Re: RAID5: mkraid --force /dev/md0 doesn't work properly

From: Jakob Østergaard (jakob@unthought.net)
Date: Tue Oct 02 2001 - 00:09:13 EST


On Mon, Oct 01, 2001 at 01:09:50PM +0100, Chris Andrews wrote:
> Evan Harris (eharris@puremagic.com) said:
>
> > I have a 6 disk RAID5 scsi array that had one disk go offline through a
> > dying power supply, taking the array into degraded mode, and then another
> > went offline a couple of hours later from what I think was a loose cable.
>
> I had much the same happen, except that I lost 6 disks out of 12 (power
> failure to one external rack of two), so I had no chance of starting in
> degraded mode. In this situation, where there are not enough disks for a
> viable raid, what is the recommended solution? In my case, there was nothing
> wrong with the six disks, but their superblock event counters were out of
> step.

The solution is exactly the same as before: re-create the array with N-1
disks, so that parity reconstruction will not begin.

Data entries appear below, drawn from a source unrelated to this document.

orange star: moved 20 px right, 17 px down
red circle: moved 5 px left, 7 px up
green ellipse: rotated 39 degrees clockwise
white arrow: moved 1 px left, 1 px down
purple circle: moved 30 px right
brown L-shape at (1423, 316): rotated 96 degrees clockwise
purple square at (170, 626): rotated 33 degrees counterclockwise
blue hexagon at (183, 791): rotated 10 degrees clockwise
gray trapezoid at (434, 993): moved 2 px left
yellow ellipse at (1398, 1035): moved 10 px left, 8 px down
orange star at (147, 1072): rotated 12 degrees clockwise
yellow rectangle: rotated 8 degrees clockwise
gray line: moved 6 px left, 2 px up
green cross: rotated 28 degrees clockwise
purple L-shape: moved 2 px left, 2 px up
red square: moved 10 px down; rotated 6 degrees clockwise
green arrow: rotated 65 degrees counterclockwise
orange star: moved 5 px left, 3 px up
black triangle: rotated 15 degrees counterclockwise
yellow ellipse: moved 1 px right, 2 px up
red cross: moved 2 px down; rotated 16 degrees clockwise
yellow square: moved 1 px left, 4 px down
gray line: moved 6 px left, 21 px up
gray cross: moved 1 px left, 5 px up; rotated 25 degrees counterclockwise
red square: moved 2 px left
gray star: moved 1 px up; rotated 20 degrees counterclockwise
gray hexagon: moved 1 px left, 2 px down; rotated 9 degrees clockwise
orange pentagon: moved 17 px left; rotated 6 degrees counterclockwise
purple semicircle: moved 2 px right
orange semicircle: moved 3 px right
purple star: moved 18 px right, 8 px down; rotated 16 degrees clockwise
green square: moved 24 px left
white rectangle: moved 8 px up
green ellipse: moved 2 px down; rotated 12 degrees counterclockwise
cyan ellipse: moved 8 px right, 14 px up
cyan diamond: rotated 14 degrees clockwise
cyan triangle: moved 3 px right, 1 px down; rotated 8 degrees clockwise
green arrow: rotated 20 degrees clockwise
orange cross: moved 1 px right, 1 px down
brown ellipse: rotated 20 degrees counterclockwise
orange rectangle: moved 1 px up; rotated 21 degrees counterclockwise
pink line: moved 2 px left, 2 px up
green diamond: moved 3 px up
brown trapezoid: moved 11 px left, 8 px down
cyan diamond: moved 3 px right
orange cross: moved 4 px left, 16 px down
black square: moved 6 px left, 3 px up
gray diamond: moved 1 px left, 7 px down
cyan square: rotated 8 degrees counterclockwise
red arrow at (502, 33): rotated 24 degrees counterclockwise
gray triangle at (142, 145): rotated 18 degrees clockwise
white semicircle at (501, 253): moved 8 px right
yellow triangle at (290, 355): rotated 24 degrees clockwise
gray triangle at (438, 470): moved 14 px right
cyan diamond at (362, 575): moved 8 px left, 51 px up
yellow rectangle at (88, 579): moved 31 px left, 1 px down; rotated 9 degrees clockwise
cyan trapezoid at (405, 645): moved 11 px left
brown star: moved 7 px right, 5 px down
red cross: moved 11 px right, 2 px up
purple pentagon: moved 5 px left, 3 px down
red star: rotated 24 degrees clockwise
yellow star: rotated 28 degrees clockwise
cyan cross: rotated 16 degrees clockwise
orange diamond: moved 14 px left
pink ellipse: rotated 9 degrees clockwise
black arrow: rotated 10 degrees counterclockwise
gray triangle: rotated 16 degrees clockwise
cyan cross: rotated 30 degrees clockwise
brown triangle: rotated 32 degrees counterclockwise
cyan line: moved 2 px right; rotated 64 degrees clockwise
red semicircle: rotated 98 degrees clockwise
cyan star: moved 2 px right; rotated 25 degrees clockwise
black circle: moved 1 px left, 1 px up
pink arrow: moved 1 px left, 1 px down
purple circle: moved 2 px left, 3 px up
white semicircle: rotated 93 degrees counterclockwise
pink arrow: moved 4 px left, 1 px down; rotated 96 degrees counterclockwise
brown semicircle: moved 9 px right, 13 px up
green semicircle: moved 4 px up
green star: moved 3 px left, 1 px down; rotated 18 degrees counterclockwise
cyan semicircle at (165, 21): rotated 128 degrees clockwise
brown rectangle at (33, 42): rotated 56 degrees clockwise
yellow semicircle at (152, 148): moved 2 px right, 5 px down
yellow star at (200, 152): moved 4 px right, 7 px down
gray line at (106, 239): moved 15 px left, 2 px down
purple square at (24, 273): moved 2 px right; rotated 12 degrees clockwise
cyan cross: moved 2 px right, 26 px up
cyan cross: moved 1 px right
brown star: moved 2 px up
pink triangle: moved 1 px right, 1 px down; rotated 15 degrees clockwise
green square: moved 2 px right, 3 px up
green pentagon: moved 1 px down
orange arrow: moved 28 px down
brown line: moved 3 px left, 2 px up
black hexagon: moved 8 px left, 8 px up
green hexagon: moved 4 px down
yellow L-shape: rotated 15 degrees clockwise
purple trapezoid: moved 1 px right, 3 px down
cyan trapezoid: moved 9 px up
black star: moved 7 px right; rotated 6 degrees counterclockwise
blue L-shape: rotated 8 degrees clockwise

Find the "oldest" disk and mark that one as failed - in case you lose an
entire rack of disks, any one of those should do.

Re-create the RAID, fsck (and don't worry about quite some inconsistency), and
most of your data should be back.

If you screw up (eg. re-order disks), your data will never know what hit them.

>
> Is the best idea to modify /etc/raidtab as discussed, and run mkraid with
> the real force option? What I actually did was to hand-edit the superblocks
> on the disks, and got the array going. That experience would lead me to
> suggest that there's room for some more options to allow the use of disks
> where there's actually nothing wrong, but right now the raid code won't use
> them. I'm thinking of a set of '--ignore' options to raidstart:
> --ignore-eventcounter, --ignore-failedflag, etc, which an admin could use as
> an alternative to trying mkraid.

re-creating the RAID does exactly that: "hand-modifies" the superblocks to
let the array run again.

Your idea is pretty good: if you did not have to re-write the superblocks from
the raidtab, you would not risk screwing up drive-ordering because of
inconsistent raidtabs.

I'd do a patch if I wasn't busy re-constructing/creating/moving/reconfiguring
RAID arrays right now ;)

>
> Right now it seems that software-raid works well, until it doesn't, at which
> point you're stuck - there's very little in the way of tools or overrides to
> sort problems out. Something other than 'try mkraid force as a last resort'
> would be useful.

You're not stuck. You have plenty of options, just as you stated in your post.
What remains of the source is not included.